• _Task instructions_
Filter these entries down to the lines that hold the word "elbow", and show each of them.

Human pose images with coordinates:
┏━━

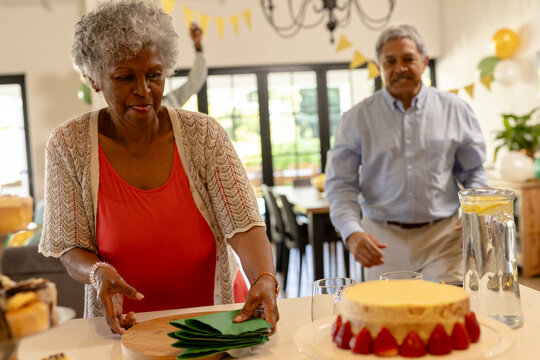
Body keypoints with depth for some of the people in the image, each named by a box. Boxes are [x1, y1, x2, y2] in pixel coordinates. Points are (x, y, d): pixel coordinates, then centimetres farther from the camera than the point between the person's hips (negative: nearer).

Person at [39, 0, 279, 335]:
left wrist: (265, 279, -28)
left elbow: (244, 224, -10)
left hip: (211, 317, 0)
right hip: (124, 327, 1)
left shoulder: (204, 134, -4)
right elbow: (71, 249, -1)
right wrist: (98, 272, -23)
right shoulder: (69, 146, -4)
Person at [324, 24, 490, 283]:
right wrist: (353, 233, -16)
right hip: (383, 239, 0)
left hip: (443, 236, 1)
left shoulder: (454, 110, 6)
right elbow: (340, 184, -1)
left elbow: (473, 172, 13)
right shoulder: (357, 119, 2)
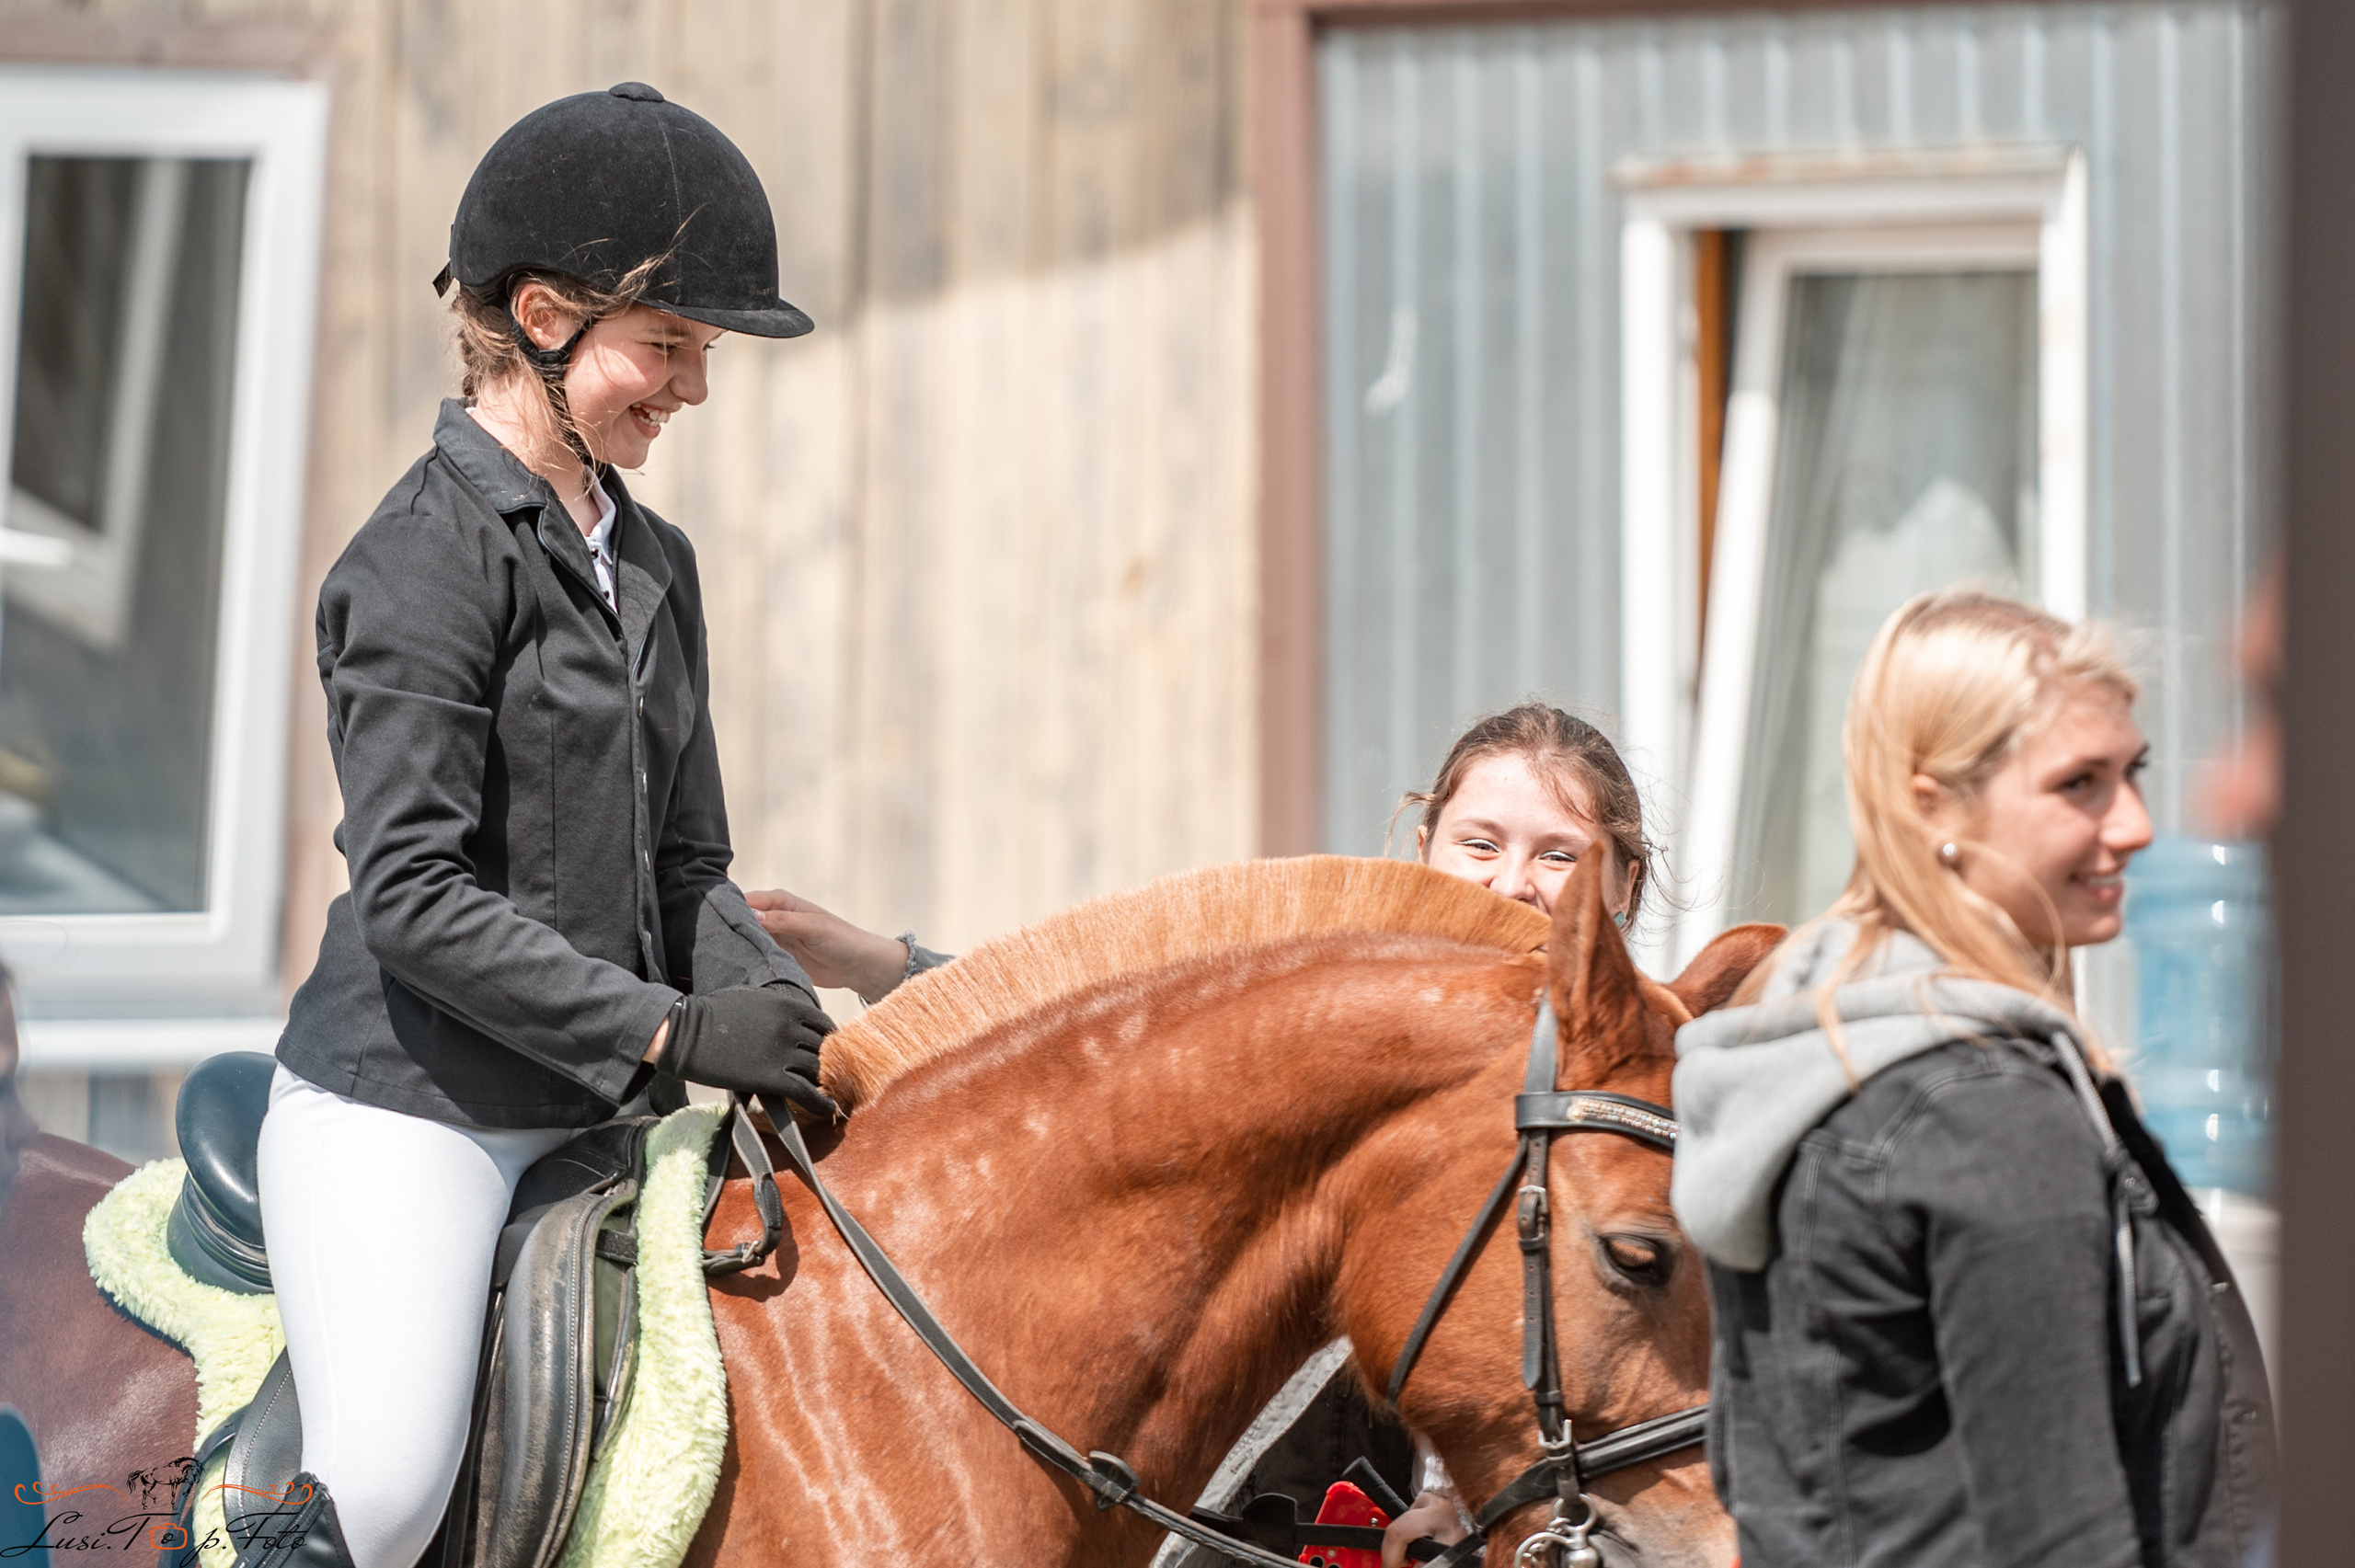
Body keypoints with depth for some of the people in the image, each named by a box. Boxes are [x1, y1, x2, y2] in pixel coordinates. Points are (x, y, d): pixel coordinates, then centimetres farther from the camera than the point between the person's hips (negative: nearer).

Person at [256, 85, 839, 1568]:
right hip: (408, 1108, -8)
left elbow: (687, 864, 16)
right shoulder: (429, 557, -12)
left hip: (594, 1112, 8)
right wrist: (673, 1033, -20)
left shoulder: (652, 562, 13)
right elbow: (413, 894, -18)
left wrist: (787, 1030, -3)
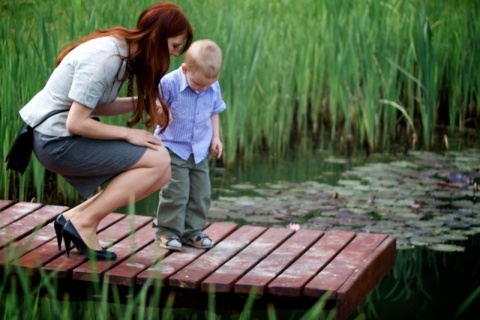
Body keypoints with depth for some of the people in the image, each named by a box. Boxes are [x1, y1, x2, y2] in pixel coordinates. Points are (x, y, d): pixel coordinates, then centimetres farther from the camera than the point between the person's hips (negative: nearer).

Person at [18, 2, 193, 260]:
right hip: (58, 141, -10)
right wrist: (127, 134, -13)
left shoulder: (122, 51, 6)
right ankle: (84, 223, -7)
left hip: (60, 136, 10)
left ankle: (74, 217, 7)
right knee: (158, 160, -14)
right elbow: (76, 123, -23)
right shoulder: (105, 58, -23)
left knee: (159, 175, 5)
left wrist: (141, 103, -3)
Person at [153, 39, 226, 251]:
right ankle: (167, 231, 4)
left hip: (200, 151, 5)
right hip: (173, 148, -5)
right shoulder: (169, 83, -19)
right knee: (176, 192, -9)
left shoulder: (213, 88, -3)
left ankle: (192, 230, 19)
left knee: (200, 193, 7)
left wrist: (215, 137, 10)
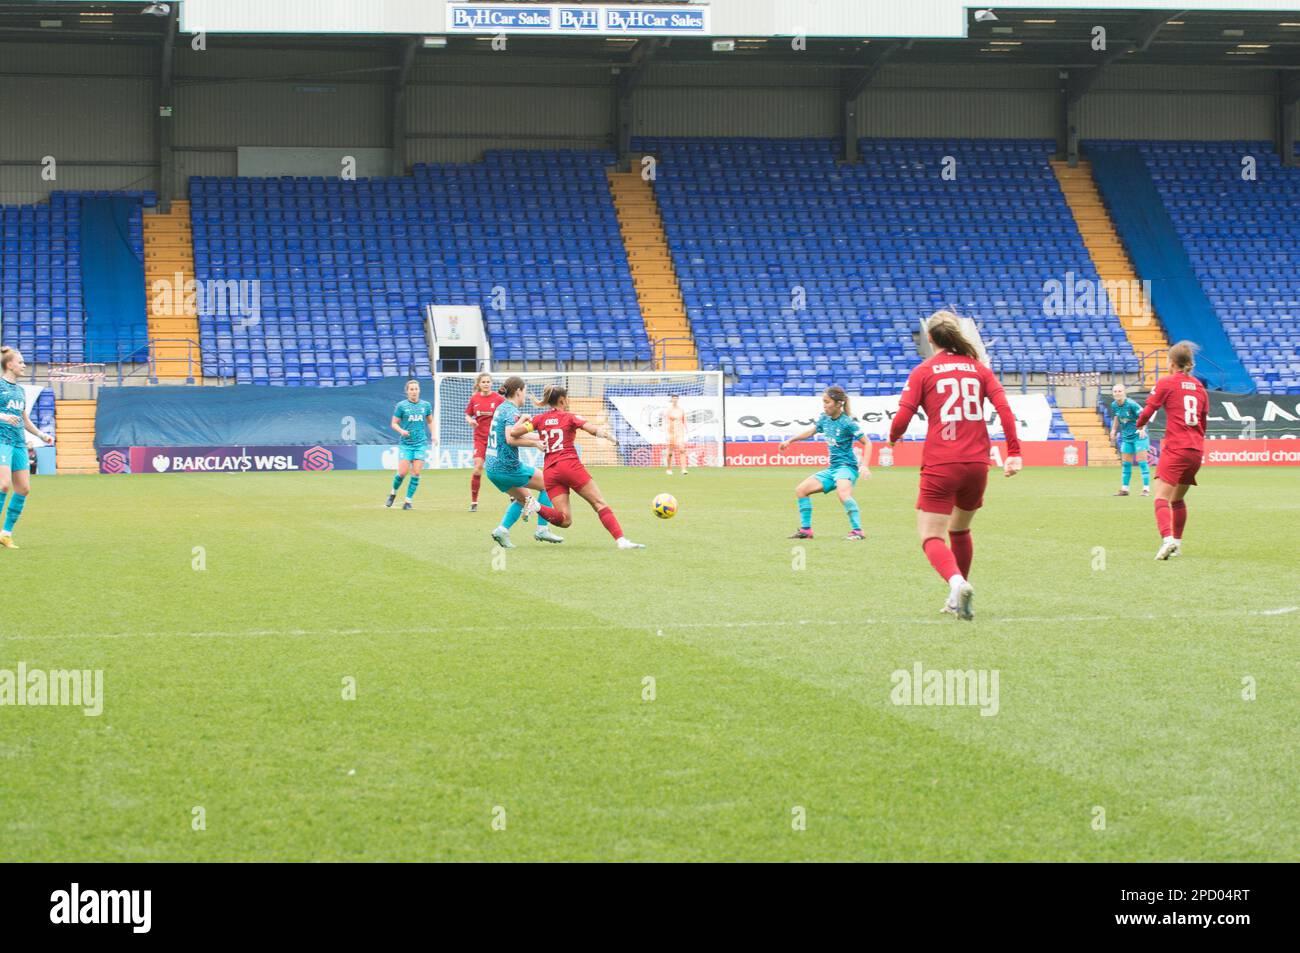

┗━━

• _Response box_
left elbow: (244, 224, -10)
right elbow: (71, 249, -1)
right elbow: (340, 184, -1)
left elbow: (473, 172, 13)
left elbow: (687, 864, 16)
right elbow: (413, 894, -18)
right elbow: (76, 123, -23)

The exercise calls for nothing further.